Before that happens, actually, she mistakes a test pilot for an old friend, much to his date’s dismay; this confusion plays out again over a couple of days. What follows is a series of happenstances and subterfuges with the overall effect of keeping her around…and I realized partway in that this is really an early romantic comedy with wartime overtones.
Quite good, all in all, with Charles Ruggles fine as a slightly bemused and very busy doctor and John Carroll (the pilot) and Ruth Hussey (the woman doctor) both good, as is a solid supporting cast. One review calls this “frothy” and I think that’s both right and a compliment. I would note that the IMDB listing shows this film as 1:12, presumably based on data contributed by someone who viewed a truncated release. In fact, as the original Variety review makes clear, the movie originated at the 1:19 of this print. Not great, but fun, a good print, and worth $1.50.
Affairs of Cappy Ricks, 1937, b&w. Ralph Staub (dir.), Walter Brennan, Mary Brian, Lyle Talbot, Frank Shields, Frank Melton, Georgia Cane, Phyllis Barry, William B. Davidson. 1:01 [0:56]
Here’s another short B movie with one great virtue for a comedy: it’s funny. Walter Brennan—playing a crusty 60-year-old although he was only 43 at the time—is head of a San Francisco shipbuilding company who’s been out of the country for a year or more. During that time, things have gone to hell in a handbasket in his home and his family—with his nemesis, head of an automation company, ready to take control of his company and become father-in-law to one of his daughters, while the other gets divorced.
To try to set things straight, he gets his kids and the soon-to-be exhusband, plus his former general manager and ex-fiancée of the daughter and bossy mother of the soon-to-be-ex (who’s taken over the household and bought enough of the company’s stock to assure a merger with the automation company) out on his yacht for a weekend sail…which turns into an 8-week adventure down to the Marquesas (incorrectly labeled “uninhabited,” but some of them are). At that point, feeling that he’s failed to get people to straighten up, he stages a shipwreck.

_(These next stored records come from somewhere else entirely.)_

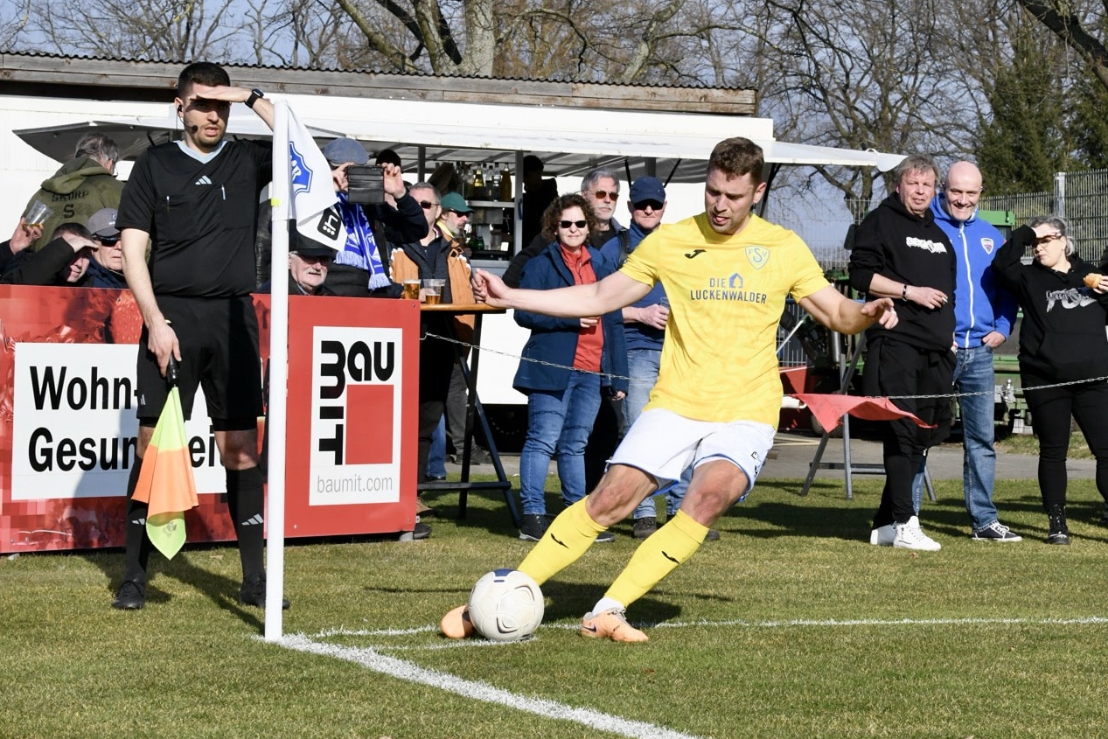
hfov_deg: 20.6
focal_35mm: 99
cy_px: 372
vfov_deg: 13.8
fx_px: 3047
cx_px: 550
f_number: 16
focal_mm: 98
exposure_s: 1/1600
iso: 2500
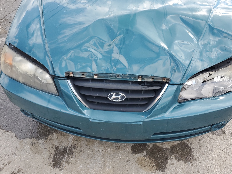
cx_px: 119
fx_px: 235
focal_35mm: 35
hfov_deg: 52.6
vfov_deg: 40.6
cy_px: 77
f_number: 1.5
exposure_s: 1/769
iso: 50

That’s just part of the plot, and there’s plenty of plot to keep things moving. This is a fast-paced little film with a fun cast. Lyle Talbot as the ex-fiancée is excellent, as is most of the cast. Apparently five minutes are missing, but I didn’t see any continuity gaps. I found it thoroughly enjoyable, but since it’s under an hour I can’t come up with more than $1.
All Over Town, 1937, b&w. James W. Horne (dir.), Ole Olsen, Chic Johnson, Mary Oward, Harry Stockwell, Franklin Pangborn, James Finlayson. 1:03 [1:01]

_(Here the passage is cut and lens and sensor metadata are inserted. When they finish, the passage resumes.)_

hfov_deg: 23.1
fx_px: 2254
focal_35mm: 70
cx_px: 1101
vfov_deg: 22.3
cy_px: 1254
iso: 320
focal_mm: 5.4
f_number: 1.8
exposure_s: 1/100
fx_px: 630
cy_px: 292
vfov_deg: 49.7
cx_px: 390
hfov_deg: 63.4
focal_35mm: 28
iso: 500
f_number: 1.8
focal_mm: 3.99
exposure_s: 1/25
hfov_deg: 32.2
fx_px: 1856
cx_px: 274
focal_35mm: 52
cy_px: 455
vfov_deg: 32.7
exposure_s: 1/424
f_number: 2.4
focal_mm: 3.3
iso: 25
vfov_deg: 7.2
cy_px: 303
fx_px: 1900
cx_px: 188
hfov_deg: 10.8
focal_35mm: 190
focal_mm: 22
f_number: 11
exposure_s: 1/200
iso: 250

Another Olsen & Johnson flick, this time with the two playing Olsen & Johnson, a vaudeville team—one that’s trying to get a musical-seal act going while staying in a cheap vaudeville hotel. They get a tiny check and are overheard in a way that makes them sound like millionaires; this leads to Putting On a Show in a jinxed theater; which leads to problems. Eventually, there’s a murder and, well, lots of frantic farce.

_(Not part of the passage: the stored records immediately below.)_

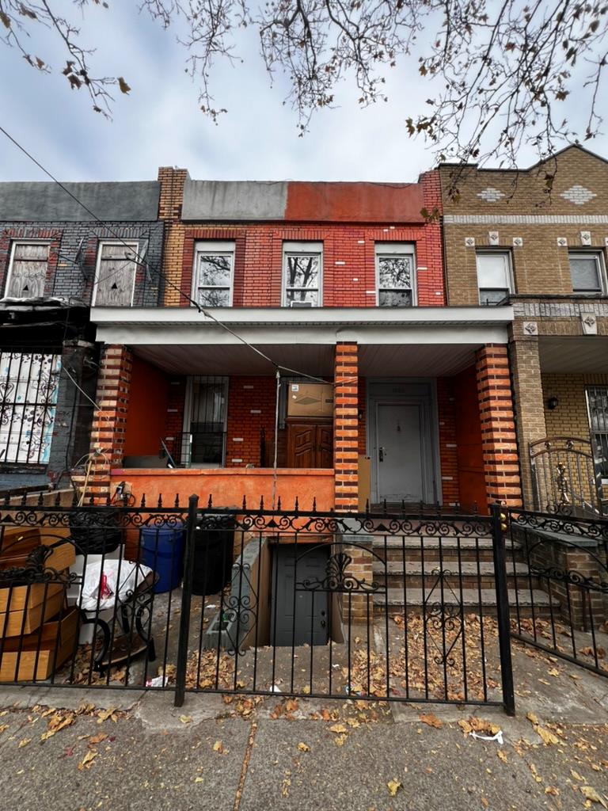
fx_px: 304
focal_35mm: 13
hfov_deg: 89.9
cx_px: 304
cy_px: 406
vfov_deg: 106.2
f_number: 1.8
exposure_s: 1/273
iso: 32
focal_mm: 1.57
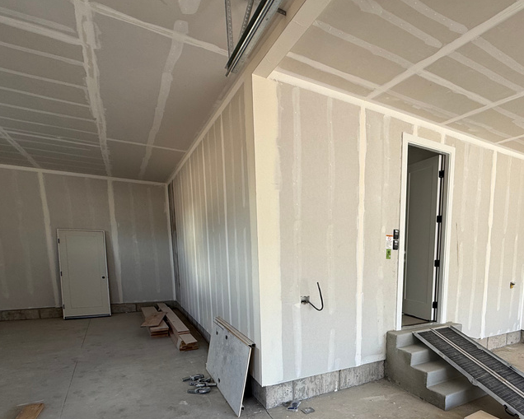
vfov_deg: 60.3
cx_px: 371
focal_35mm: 22
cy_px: 305
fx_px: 341
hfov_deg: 71.6
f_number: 2.2
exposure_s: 1/99
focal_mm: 2.22
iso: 40
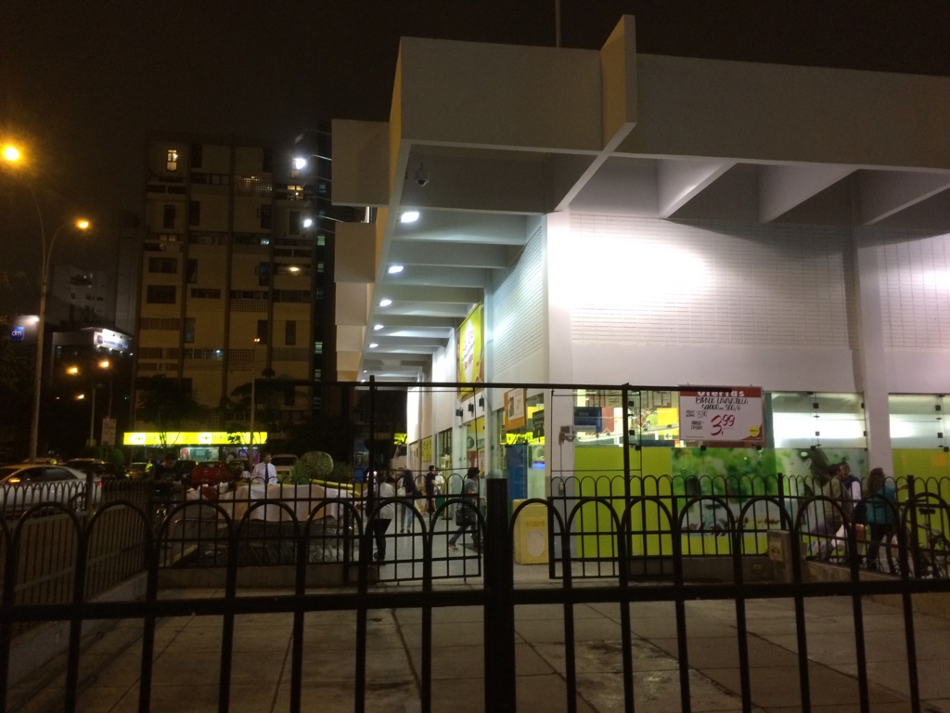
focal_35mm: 29
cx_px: 475
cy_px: 356
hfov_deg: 61.7
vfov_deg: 48.2
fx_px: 796
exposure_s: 1/30
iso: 200
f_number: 2.2
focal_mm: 4.15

Basically, this is an extended vaudeville act. I find the Olsen & Johnson shtick tiresome after a while, which makes the movie itself a little tiresome. Also, there’s one key scene where there’s enough missing footage to scramble the dialogue. All things considered, I give it $0.75.
Niagara Falls, 1941, b&w. Gordon Douglas (dir.), Marjorie Woodworth, Tom Brown, Zasu Pitts, Slim Summerville, Chester Clute. 0:43.
A shaggy dog story or curiously innocent bedroom farce, depending on how you look at it—the whole told as a flashback by a guy about to jump off Suicide Point at Niagara Falls to a peanut vendor (who apparently sells peanuts for those who get hungry on the way down…)
You see, this guy’d been dating a farmer’s daughter for 20 years and finally struck oil so he could afford to marry her. So they’re on their way to their honeymoon and encounter this apparent couple trying to fix a car alongside the road… Well, things go on from there. Let’s just say the guy’s a born meddler, the couple (who weren’t a couple, but become one) are charming and it’s all fluffy but fun, although with few real laughs. It’s also a long short subject, too short for even a B movie. The best I can do is $0.75.